Why doesn't this converge to $\pi$? $\lim_{n\to\infty}\frac12\sqrt{2-2\cos( \frac{2 \pi}{n} )} \times n$
Doing a series expansion, $\cos(2\pi/n)=1-2\pi^2/n^2+o(1/n^2)$ so $\sqrt{2-2\cos(2\pi/n)}=\sqrt{4\pi^2/n^2+o(1/n^2))}=\frac{2\pi}{n}(1+o(1))$ and so $n/2$ times that is $\pi(1+o(1))$ i.e. it converges to $\pi$. Thus I conclude that the problem you are seeing on desmos is probably caused by numerical error due to catastrophic cancellation in the subtraction $2-2\cos(2\pi/n)$.
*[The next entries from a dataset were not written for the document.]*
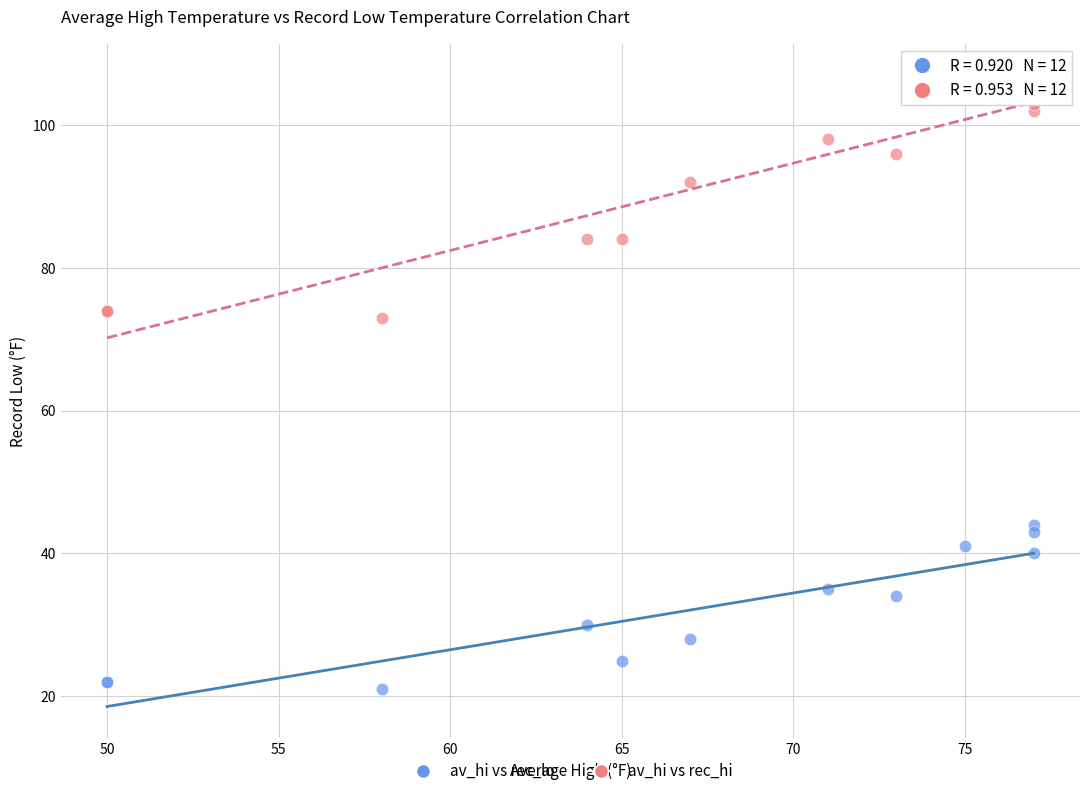

In the av_hi vs rec_hi series, what Y value is closest to 90?

92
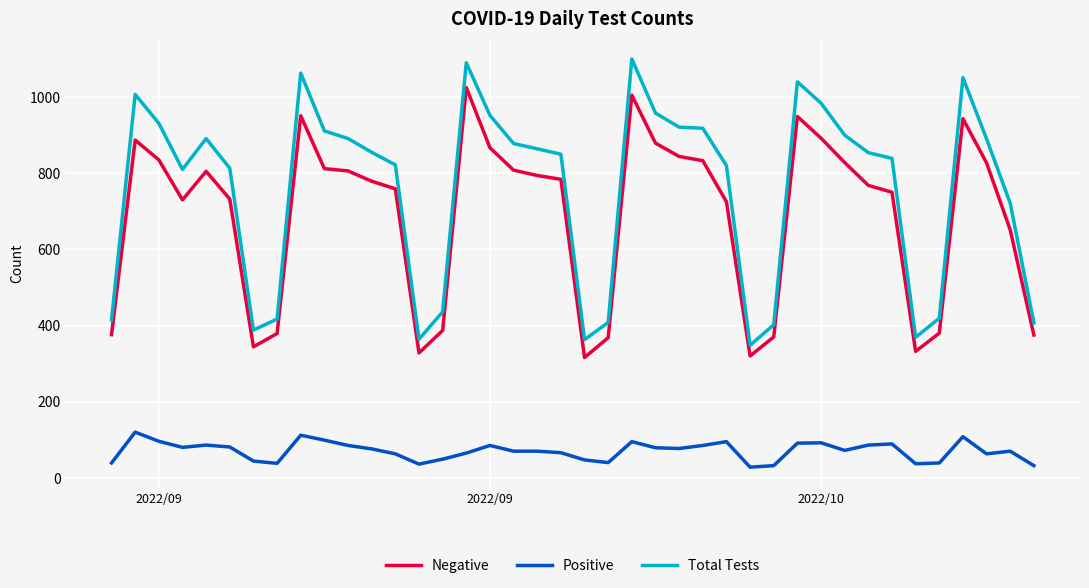

True or false: Total Tests and Negative intersect in this chart.

False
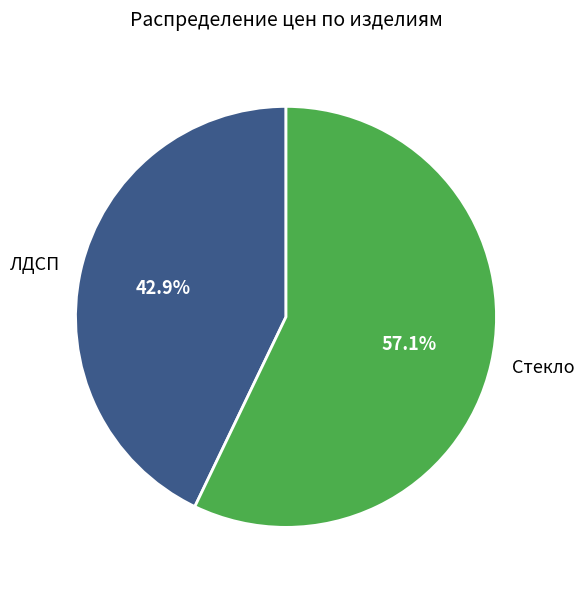

Rank the categories by value from highest to lowest.

Стекло, ЛДСП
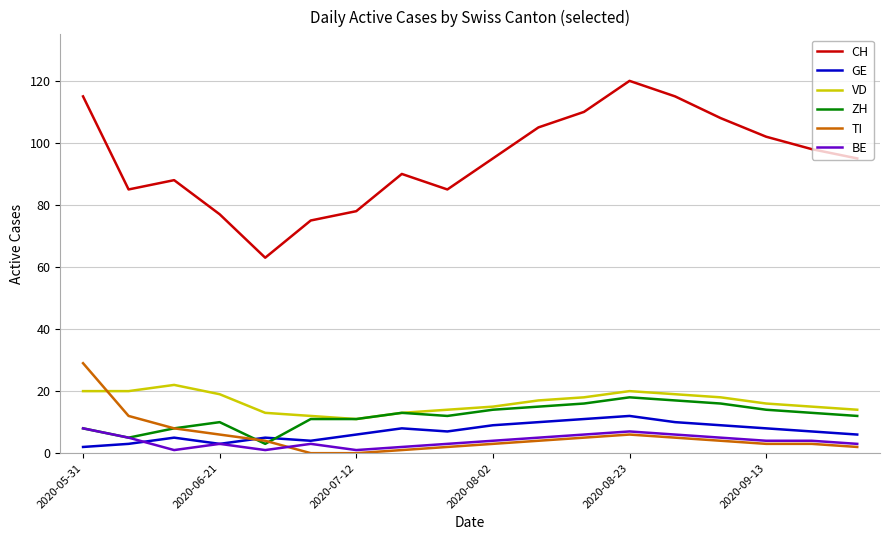

Which series has the largest total across all categories?

CH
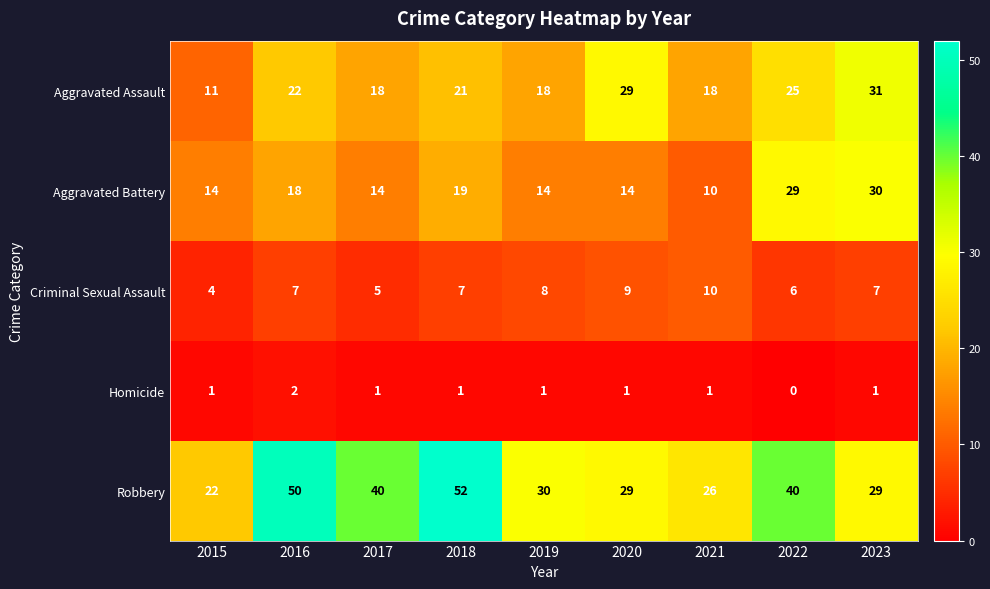

What is the highest value of the Criminal Sexual Assault series?

10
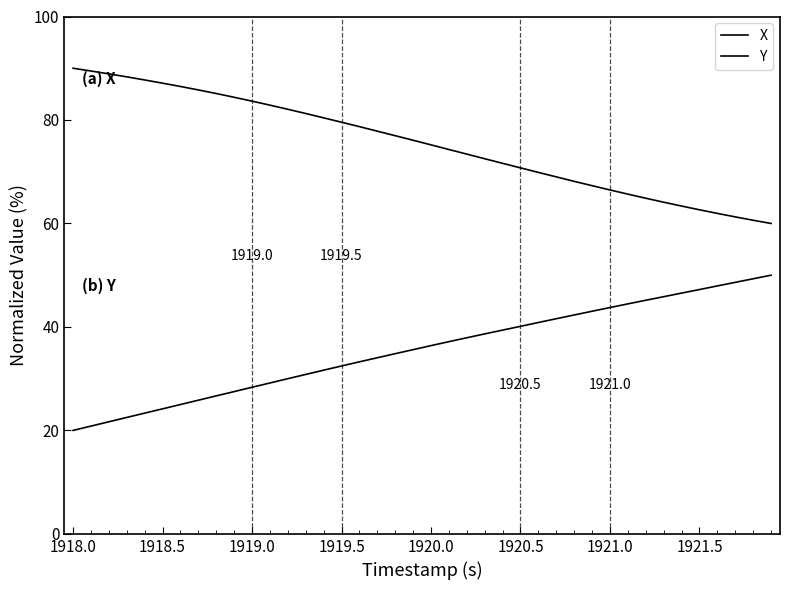

Does the chart display data point markers on the line(s)?

No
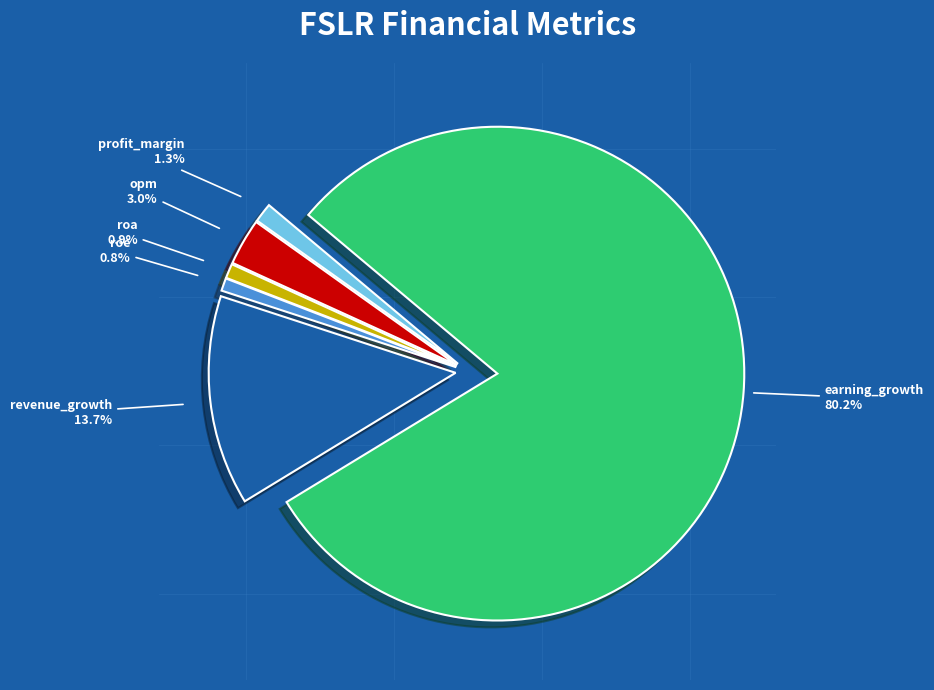

Which category has the biggest portion of the pie?

earning_growth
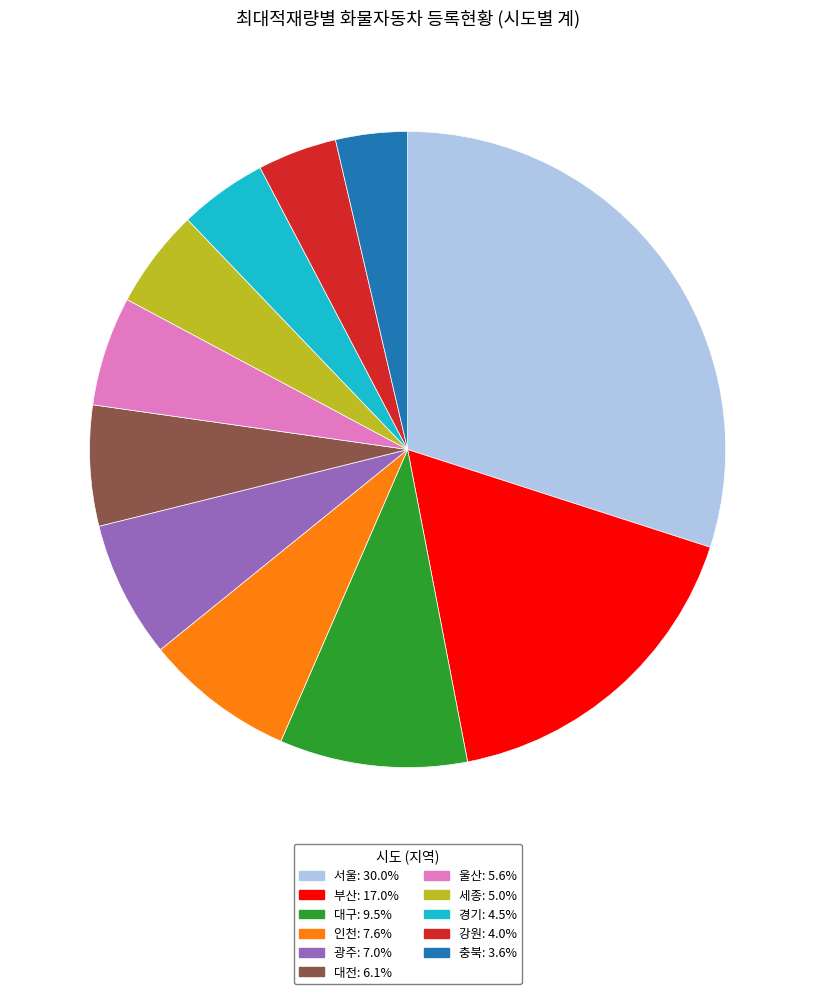

Is the sum of 대구 and 울산 greater than half?

No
Accurately computing a difference of two numbers that are so close together using floating point arithmetic needs a special routine that computes the difference directly, rather than performing a subtraction at all. One way to do that for $1-\cos(x)$ is to use a trig identity, which I usually remember as $\sin(x)^2=\frac{1-\cos(2x)}{2}$ (I remember it this way because this is the form that comes up all the time in calc II). From here you have $1-\cos(x)=2\sin(x/2)^2$ which now doesn't involve subtracting nearly equal numbers. By using that identity, you might try plotting $x \sin(\pi/x)$ for large $x$, you should see a better result.